The rule for the proper acceleration reading is that the product of the distance from the so-called "Rindler horizon" and the proper acceleration is constant. So the acceleration vs distance is not a linear curve, it's a hyperbola.

So, if we have a point accelerating at 1 light year/ year^2, which is approximately 1 Earth gravity, (whcih I'll henceforth cal 1G), the Rindler horizon is 1 light year behind the object.

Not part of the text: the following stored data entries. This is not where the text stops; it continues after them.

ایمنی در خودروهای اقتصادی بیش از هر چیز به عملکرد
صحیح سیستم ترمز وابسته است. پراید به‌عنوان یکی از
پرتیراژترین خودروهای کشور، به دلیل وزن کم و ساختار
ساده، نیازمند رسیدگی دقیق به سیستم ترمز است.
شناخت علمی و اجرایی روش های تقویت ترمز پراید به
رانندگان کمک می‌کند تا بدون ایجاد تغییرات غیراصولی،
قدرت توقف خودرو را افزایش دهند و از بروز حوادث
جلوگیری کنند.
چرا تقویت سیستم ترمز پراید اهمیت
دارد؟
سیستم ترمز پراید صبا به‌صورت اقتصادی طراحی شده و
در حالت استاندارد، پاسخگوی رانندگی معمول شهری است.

The acceleration needed for an object to keep up in rigid motion approaches infinity at this Rindler horizon, 1 light year behind the point that is accelerating at (roughly) 1G. And it drops to half a G 2 light years away from the horizon, which puts it 1 light year ahead of the part that's accelerating at 1G.

Again, this is fairly advanced stuff, not really a good idea for an intorduction to SR, but the wiki entry on the Rindler coordinates and rindler horizon is at <wiki link>.

I would suggest a different approach than the whole "shrinking rulers" idea to learn special relativity. My general advice is to focus on things that remain the same (this includes proper time, proper distance, and proper acceleration) rather than things that vary with different observers. Probably the place to start is to learn about the difference between proper time and coordinate time, and go on from there. Exactly where to learn about prop;er time is a good question, though - I'm not sure of the best resource here.